--- START ---

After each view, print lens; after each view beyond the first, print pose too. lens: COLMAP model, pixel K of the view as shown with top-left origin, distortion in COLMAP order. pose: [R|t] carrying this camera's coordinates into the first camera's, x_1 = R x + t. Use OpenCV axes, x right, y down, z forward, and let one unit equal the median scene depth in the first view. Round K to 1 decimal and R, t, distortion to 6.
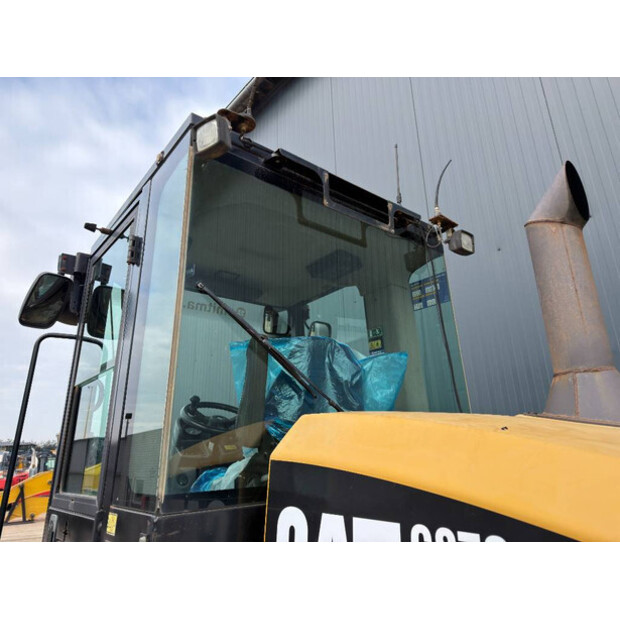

--- END ---
--- START ---

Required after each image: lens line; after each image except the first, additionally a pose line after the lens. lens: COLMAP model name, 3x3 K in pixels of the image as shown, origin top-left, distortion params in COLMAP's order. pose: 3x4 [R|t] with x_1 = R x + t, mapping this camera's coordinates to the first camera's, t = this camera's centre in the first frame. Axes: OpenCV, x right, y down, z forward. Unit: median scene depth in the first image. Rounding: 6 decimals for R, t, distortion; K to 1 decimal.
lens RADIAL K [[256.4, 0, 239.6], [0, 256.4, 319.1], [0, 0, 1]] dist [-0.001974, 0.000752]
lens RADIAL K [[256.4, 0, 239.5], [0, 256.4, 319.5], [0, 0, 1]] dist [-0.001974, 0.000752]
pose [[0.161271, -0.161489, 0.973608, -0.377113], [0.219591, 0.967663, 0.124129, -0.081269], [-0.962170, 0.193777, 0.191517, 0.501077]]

--- END ---

**How to complete this task**
Please render the lines from the one containing "Required after each" up to and including the one containing "0.193777, 0.191517, 0.501077]]" as a numbered list, leaving out any blank lines.

**Written response**
1. Required after each image: lens line; after each image except the first, additionally a pose line after the lens. lens: COLMAP model name, 3x3 K in pixels of the image as shown, origin top-left, distortion params in COLMAP's order. pose: 3x4 [R|t] with x_1 = R x + t, mapping this camera's coordinates to the first camera's, t = this camera's centre in the first frame. Axes: OpenCV, x right, y down, z forward. Unit: median scene depth in the first image. Rounding: 6 decimals for R, t, distortion; K to 1 decimal.
2. lens RADIAL K [[256.4, 0, 239.6], [0, 256.4, 319.1], [0, 0, 1]] dist [-0.001974, 0.000752]
3. lens RADIAL K [[256.4, 0, 239.5], [0, 256.4, 319.5], [0, 0, 1]] dist [-0.001974, 0.000752]
4. pose [[0.161271, -0.161489, 0.973608, -0.377113], [0.219591, 0.967663, 0.124129, -0.081269], [-0.962170, 0.193777, 0.191517, 0.501077]]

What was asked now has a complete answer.